About 8 years ago, when I was coaching a leadership program for our ministry, the other coaches began pulling out these “Enneagram” books. Having a love/hate relationship with personality tests, I was intrigued. I skimmed one of the books, saw myself in half of the 9 numbers, and came to the quick conclusion that the Enneagram is a crock.
But those other coaches were wise people, so I persisted. I narrowed myself down to 1, 3, or 4. My friend, Iris, who is an Enneagram 3, suggested that I was also a 3. Secretly, I wanted to be anything other than a 3.
So I decided I was a 1. I texted Iris this news, and she texted back, “if you say so.” She was unconvinced.
A few weeks, and several conversations with close friends later, I came to the conclusion that I am, in fact, an Enneagram 3.
This was devastating to me. I called Iris, in tears, “Iris, I’m a 3!”
She said, “Oh honey, I know . . . when I realized I was a 3, I was up all night. And in the morning, I thought, ‘if I’m a 3, it’s cause God made me a 3, and that’s a good thing!'”
“Ok,” I choked.
Since that conversation, I have not only embraced my 3ness, but the Enneagram itself.
So why do I love the Enneagram?
The Enneagram doesn’t just tell us what we do; it tells us why we do it.
If we want to grow or change at all, we have to know the motivation behind our behavior. (this is also a reason why it can be challenging to figure out which type we are-it gets below the surface).
The Enneagram doesn’t just tell us where we are; it tells us where we could be.
This isn’t a static assessment. Each of the 9 numbers has levels of maturity, so although you’ll never be a different number, you have a vision for growth within your type.
The Enneagram is nuanced.
While there are 9 types on the Enneagram, there are subtypes, wings, integration and disintegration, on top of the levels of maturity, that all reveal our uniqueness. So you and I might both be 3s, but we can still be our own people. It captures our complexity.
The Enneagram helps us see our depravity.
Yes, I know that doesn’t sound like much fun, but it’s necessary. Because if we can’t see how we’re trying to save ourselves and bring it to God, then we miss redemption. You know why I didn’t want to be a 3? Because I recognized the depravity of a 3, and I didn’t want to own it (guess what-every number has depravity. We can’t escape it).
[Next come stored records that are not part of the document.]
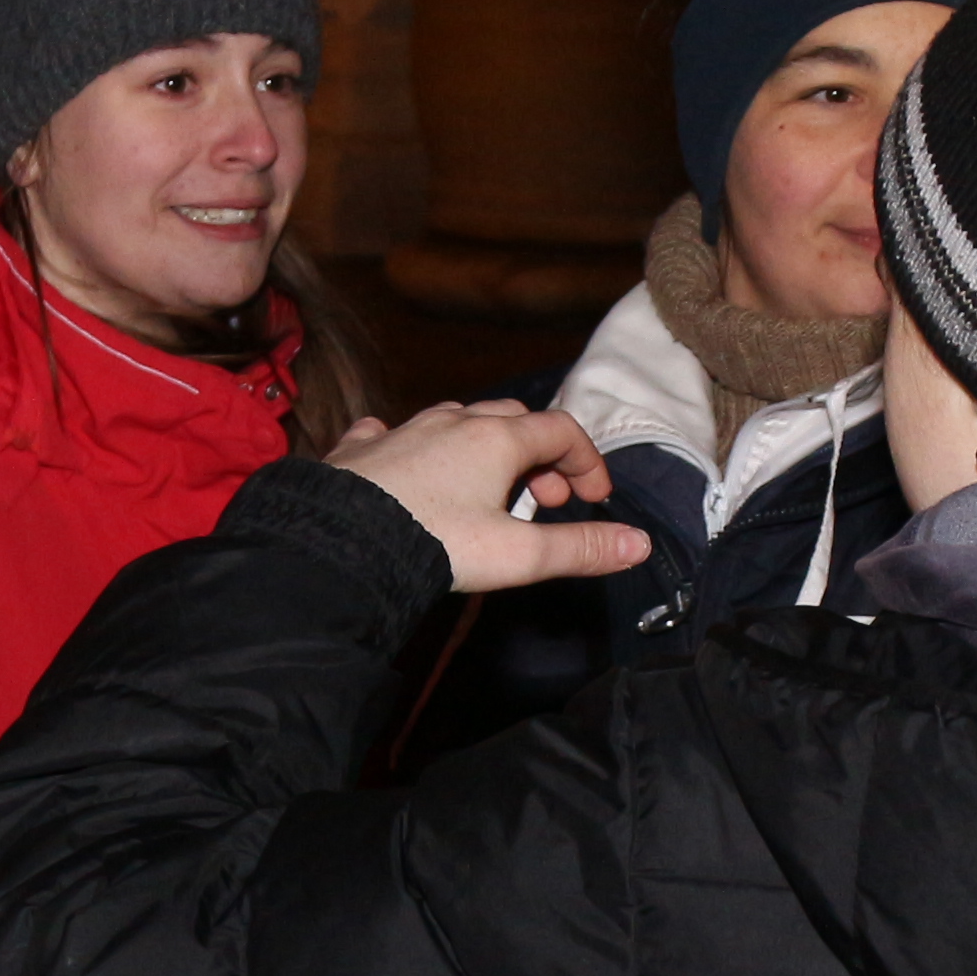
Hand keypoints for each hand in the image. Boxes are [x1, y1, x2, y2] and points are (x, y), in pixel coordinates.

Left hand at [331, 401, 652, 592]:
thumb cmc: (433, 545)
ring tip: (487, 493)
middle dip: (539, 455)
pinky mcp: (360, 448)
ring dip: (484, 449)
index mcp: (496, 439)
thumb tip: (638, 545)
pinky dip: (414, 446)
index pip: (561, 431)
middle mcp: (451, 421)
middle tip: (543, 502)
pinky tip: (408, 468)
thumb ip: (580, 549)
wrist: (338, 544)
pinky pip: (391, 431)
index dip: (587, 461)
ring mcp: (402, 430)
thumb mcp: (516, 555)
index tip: (594, 498)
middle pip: (512, 419)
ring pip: (456, 420)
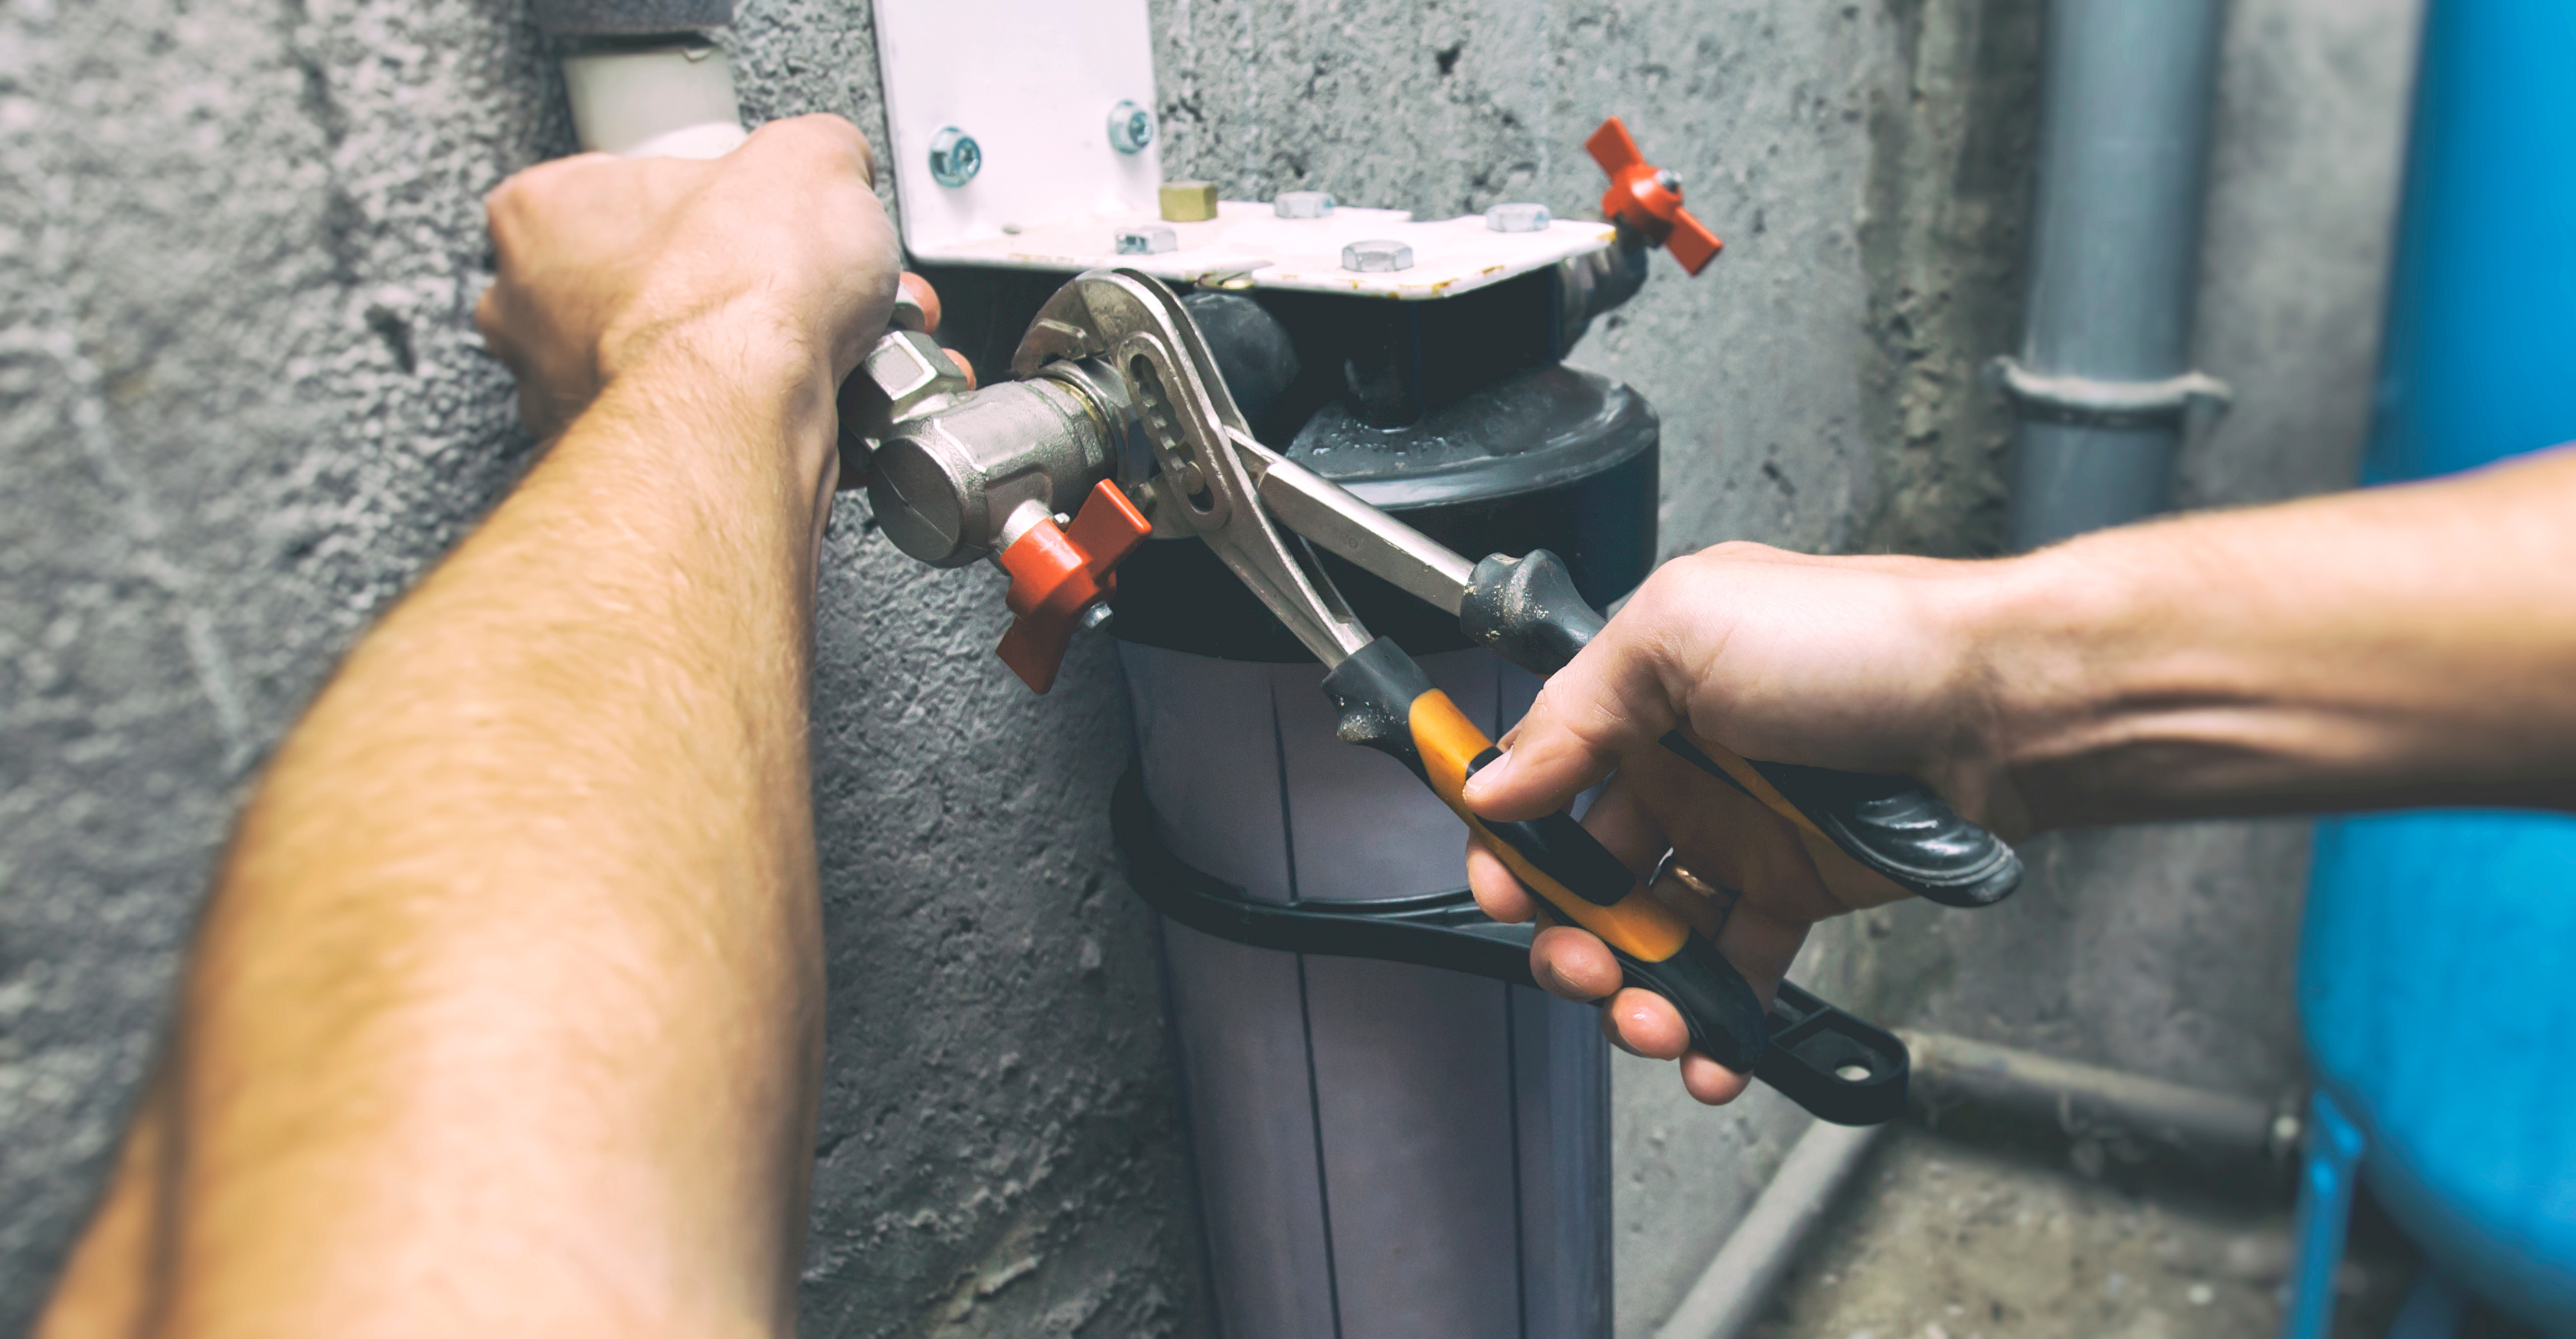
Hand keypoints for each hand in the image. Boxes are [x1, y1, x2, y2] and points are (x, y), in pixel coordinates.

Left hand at [475, 114, 901, 445]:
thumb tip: (831, 166)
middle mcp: (530, 315)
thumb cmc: (739, 294)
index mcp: (540, 213)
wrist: (749, 419)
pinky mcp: (623, 472)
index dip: (711, 205)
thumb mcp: (814, 159)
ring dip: (752, 362)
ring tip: (826, 351)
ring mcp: (565, 402)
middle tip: (797, 291)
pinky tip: (813, 407)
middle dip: (733, 293)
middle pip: (649, 287)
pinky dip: (756, 425)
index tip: (755, 219)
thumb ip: (816, 151)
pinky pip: (701, 437)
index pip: (624, 189)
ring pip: (676, 369)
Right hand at [1461, 541, 2011, 1102]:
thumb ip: (1576, 709)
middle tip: (1588, 967)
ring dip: (1637, 995)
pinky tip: (1713, 1053)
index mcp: (1640, 696)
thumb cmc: (1860, 640)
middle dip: (1571, 939)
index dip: (1511, 845)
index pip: (1539, 780)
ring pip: (1653, 937)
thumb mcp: (1684, 632)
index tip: (1507, 893)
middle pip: (1586, 877)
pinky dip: (1717, 1027)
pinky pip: (1735, 973)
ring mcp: (1735, 834)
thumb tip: (1495, 784)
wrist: (2000, 705)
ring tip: (1658, 1021)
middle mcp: (1680, 767)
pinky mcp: (1793, 890)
The Enneagram shows us how to love the people around us.
It’s revolutionized our marriage by helping us both see the deeper motivations behind our behavior. Recognizing our kids’ numbers helps me understand what drives them and how to speak into it. Knowing my friends and co-workers on this level helps me see life from their perspective and speak their language.
The Enneagram can lead us back to God.
Each number has a root fear that drives it. The more we let God speak to our root fear, the more rested and free we are to live our true selves. When I see myself acting out very typical 3 behaviors, it gives pause to say, “What am I trying to get from others that I should be looking to God for instead?” It opens our eyes to our self-saving strategies.
They say our Enneagram type is the lens through which we see the world. Our lens will never change, but the more we understand our own lenses, the more we will recognize how we are trying to do life on our own, and how God is calling us to live more freely and expansively. And, we can develop compassion and grace for others who see the world through a different lens.
So that’s why I love the Enneagram. If you’re interested in learning more about it, I encourage you to check out The Road Back to You, by Cron and Stabile, or The Wisdom of the Enneagram, by Riso and Hudson. Or check out The Enneagram Institute.
Or just talk to me. Give me a little time, and I’ll have you loving the Enneagram too.